Saturday, August 3, 2013

Tie Dying Tee shirts

Well it all started with our daughter's family making plans to go to Disney World the second week of August this year 2013.  They came to visit the weekend before July 4th, and since I had seen a tutorial recently about making tie dye Micky shirts, I asked them to bring a white shirt so they could decorate it.  The site to go to so that you can get the patterns is Mickey's Patriotic Tees.  This site is affiliated with Disney somehow, so these shirts are legal to make.  Maybe not to sell though.

The first shirts came out pretty well.   We placed the shirts in soda ash water then tied them with rubber bands, mixed up the procion dye colors with water , then put that on the shirts.  Covered the shirts with plastic for two days.  then rinsed them out, washed them in the washing machine, a couple of times to get all of the excess dye out, then dried them in the dryer.

What did I learn?  The colors in the first shirts came out great.  The second batch of shirts I  did one month later.  I used the first batch of dye I had mixed with only water.  I only needed yellow so mixed up yellow as a new color.  Even though the dye was mixed with only water, and the tops were capped, the colors had lost some of their brilliance and they came out faded looking.  I also noticed that Mickey didn't show up well when I put yellow over the stitched areas.  Not enough contrast.  So in the future I will throw away or somehow right away use up the dye I've mixed up.

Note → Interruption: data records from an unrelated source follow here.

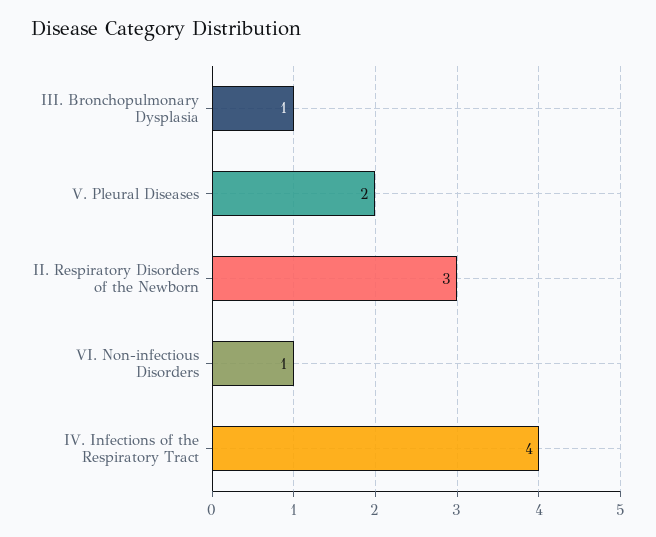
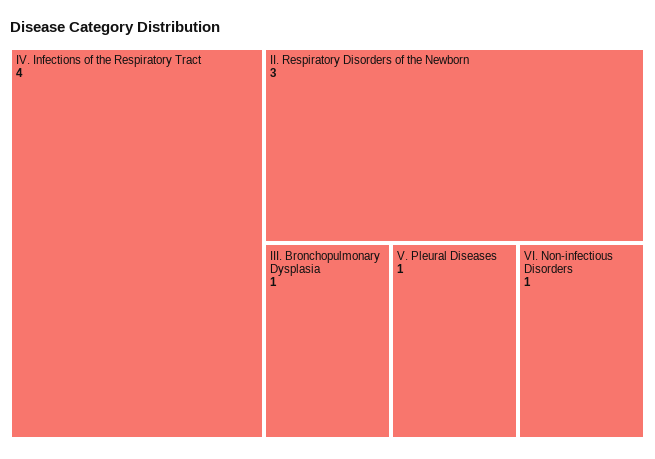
V. Pleural Diseases: 2 -> 1

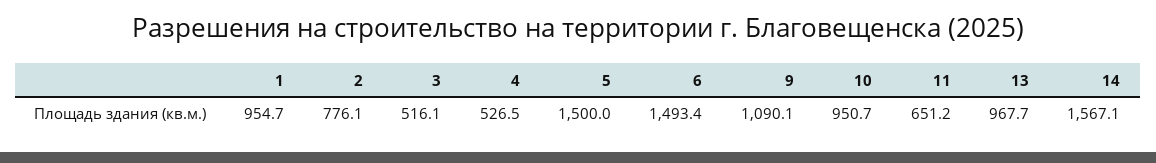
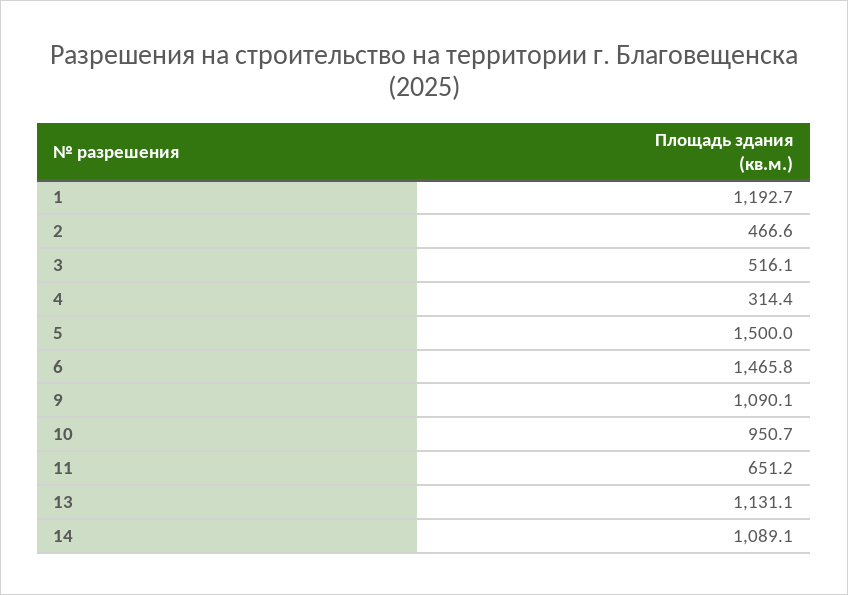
1: 954.7 -> 1192.7
2: 776.1 -> 466.6
4: 526.5 -> 314.4
6: 1493.4 -> 1465.8
13: 967.7 -> 1131.1
14: 1567.1 -> 1089.1

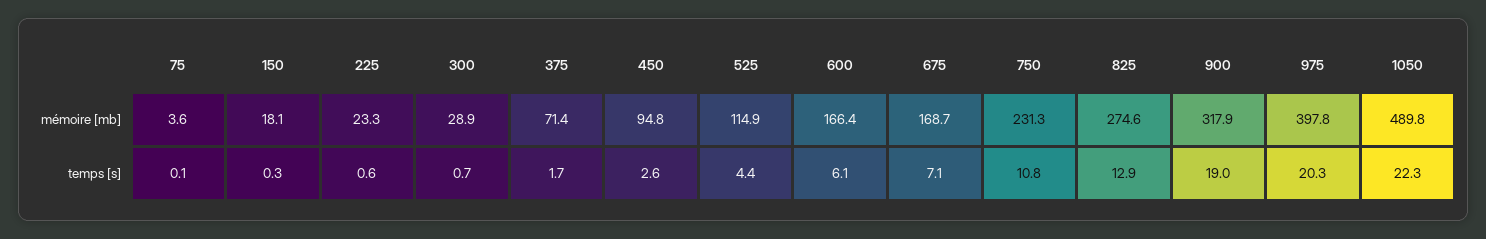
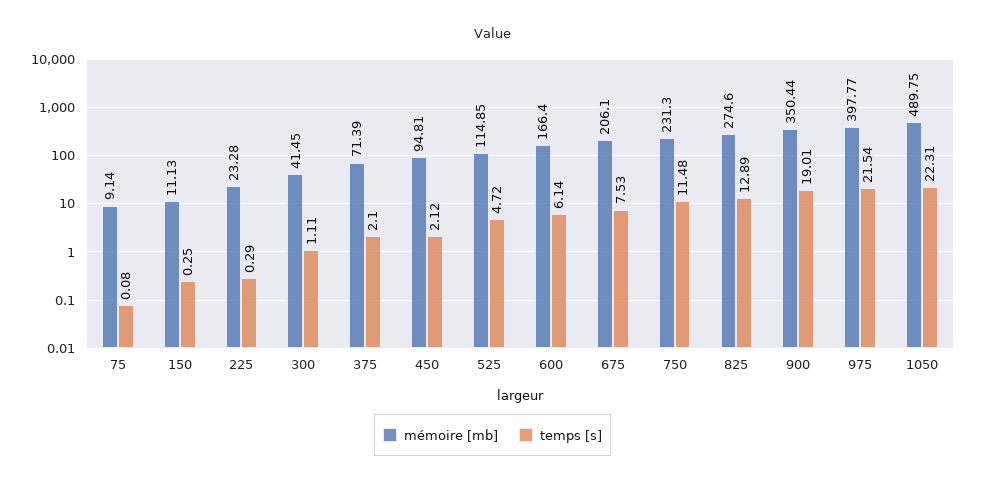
mémoire [mb], 75: 3.6 -> 9.14
mémoire [mb], 150: 18.1 -> 11.13
mémoire [mb], 300: 28.9 -> 41.45
mémoire [mb], 675: 168.7 -> 206.1
mémoire [mb], 900: 317.9 -> 350.44
temps [s], 225: 0.6 -> 0.29
temps [s], 300: 0.7 -> 1.11
temps [s], 375: 1.7 -> 2.1
temps [s], 450: 2.6 -> 2.12
temps [s], 525: 4.4 -> 4.72
temps [s], 675: 7.1 -> 7.53
temps [s], 750: 10.8 -> 11.48
temps [s], 975: 20.3 -> 21.54

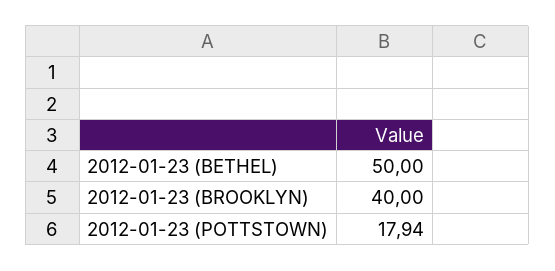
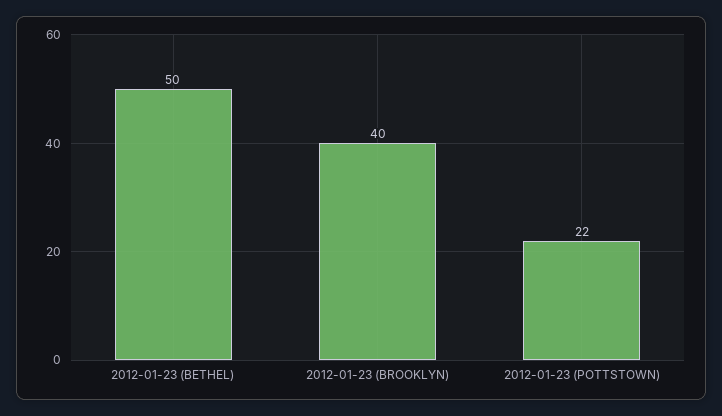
2012-01-23 (POTTSTOWN): 17.94 -> 22

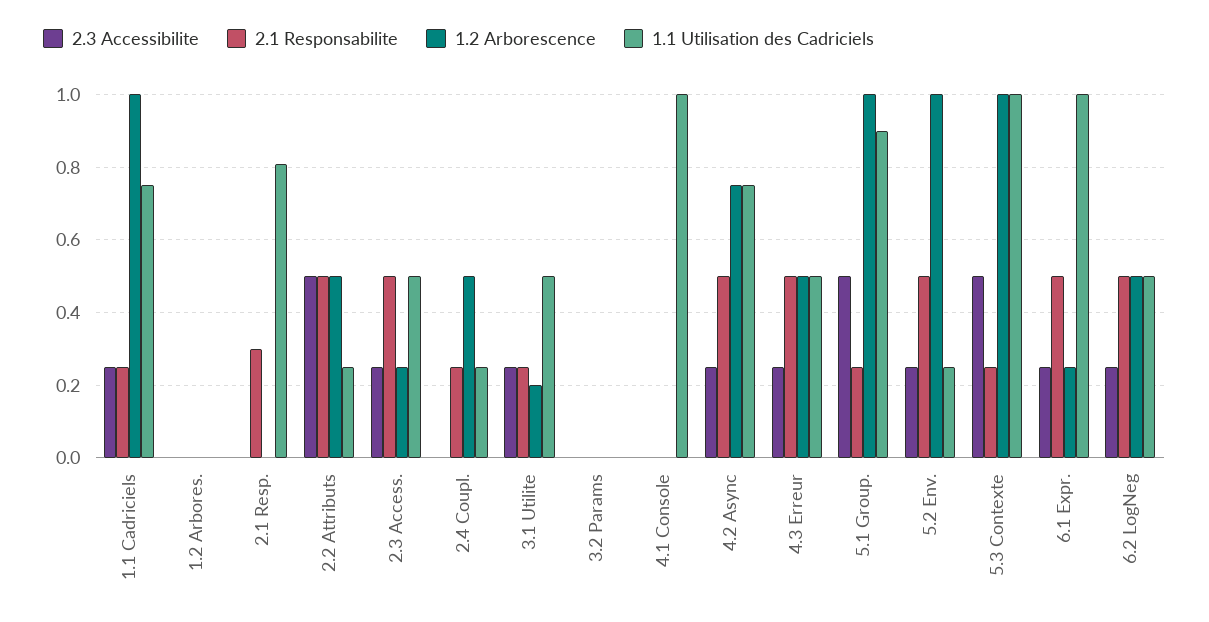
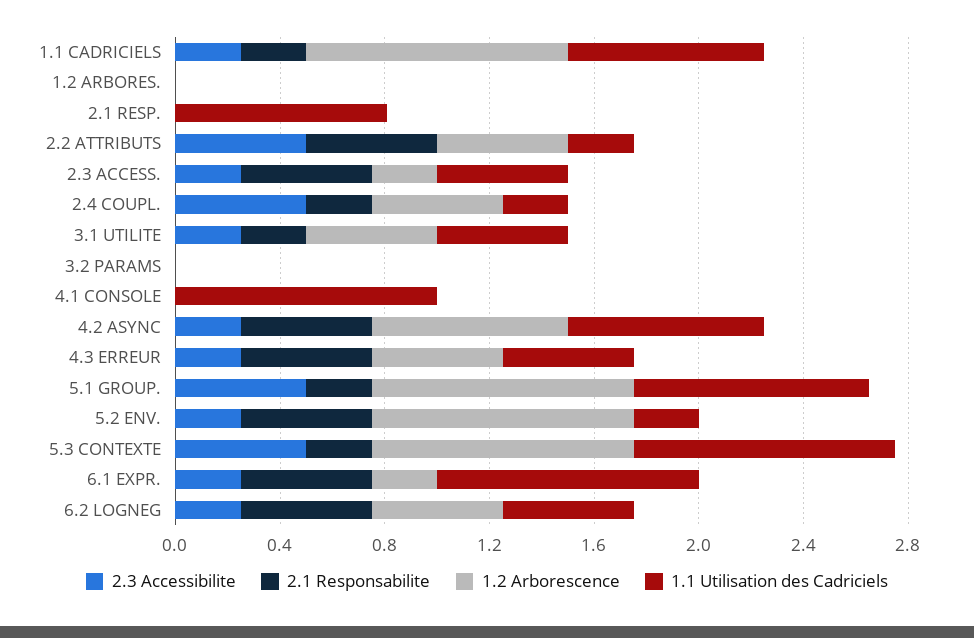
2.1 Responsabilite, 2.1 Resp.: 0.3 -> 0
2.3 Accessibilite, 2.4 Coupl.: 0 -> 0.5
1.2 Arborescence, 3.1 Utilite: 0.2 -> 0.5

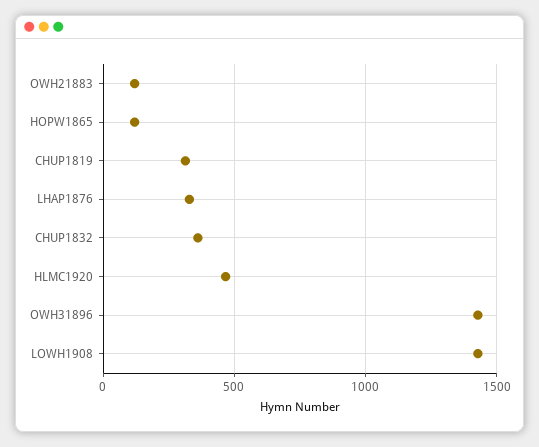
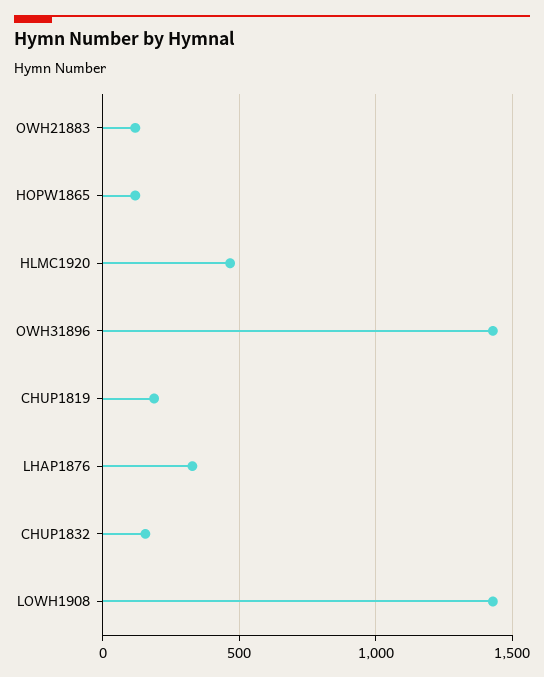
CHUP1819: 300 -> 200
CHUP1832: 350 -> 150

I don't have enough time to make up another batch of shirts as I have to mail these off so they can take them to Disney.

Picture time:
This is my grandson's first shirt, I helped him with the stitching
as they had us sewing with dental floss, which was difficult to pull through two layers of tee shirt.
Both he and his mom wanted the identical pattern on the back.
Then they did the dyeing.

This is the second batch of shirts that I did, as they had gone home.
I ened up pinning the front and back together so they would remain the same while stitching.

You take your pattern, (this was blown up 1.5 X), and you trace around it in pencil.

The next step, you stitch on your pencil lines.  Do the Mickey head first, because if you haven't
got quite enough floss to go all the way around you can pull it up some to finish.  You want only one length of floss around the head, and then one separate length of floss on the circle around the head.  If you do Mickey first and have to pull it up some you can still go around the circle.  However, if you do the circle first and have to draw it up, it's much more difficult to do Mickeys head.

Here it is all stitched out.  Then you pull the ends of the floss on the lead together as tight as you can make it.
Tie the floss in a knot and snip the floss about 1/2 inch from the knot.  Then you pull up the circle in the same manner, as tight as you can get it, knot the floss and snip 1/2 inch from the knot.

This is what it looks like all pulled up, kind of looks like a mouse head!

Since I used Procion dye from Dharma Trading I needed to soak the tees in a solution of
1 cup of Soda Ash to 1 gal of water, for 15 or so minutes.  Then I squeeze the excess water out of them.
They are ready to put dye on them.  The soda ash acts as a fixer for the dye.

My dye has been mixed with water and put into squeeze type bottles and labled with their colors.

I use plastic bins to do my tie dying over.  I find that using plastic bins, I can wash them out and re-use them over and over.  This bin has nylon window screening clipped over it using clothes pins to clip it to the bin's edge.  I always put dye ready fabric in the bottom of the bins to catch any drips.  Those are always a surprise.  On these three, I couldn't find the rest of my rubber bands to tie the rows of colors.  I found them later on my wrist which were under my rubber gloves.   Duh!

This is my smaller bin, that I have a grate that I bought at Goodwill.  What I try to do is to keep Mickeys head
off to one end so that the colors won't mix into it.

I have found in the past that waiting 48 hours instead of 24 hours of resting under the plastic provides the best colors.
Here I am starting the rinsing process.  Using cold water I rinse them off in the sink.  I take off the rubber bands and carefully take out the floss.  Rinse again.

Then I fill a 5 gal bucket with cold water and let them sit in it for an hour or so.
I may do the bucket routine a couple more times.  After I'm done with the bucket rinses, I take them down to the washing machine and use hot water and run them through a minimum of two full wash/rinse cycles.  Then they get thrown in the dryer.

My Grandson's second shirt.  Notice how orange the red color came out,
and the blue and green are quite faded.


My daughters second shirt.  This is not a plain tee shirt, it's a wrap front tee, very light weight.

A close up of Mickey on my daughter's shirt.

My son-in law's first shirt.

My son-in law's second shirt as he didn't get to make one the first time around.

Se how good Mickey's head shows up.  A much better contrast.

There will be more dying in  my future, I'm having so much fun!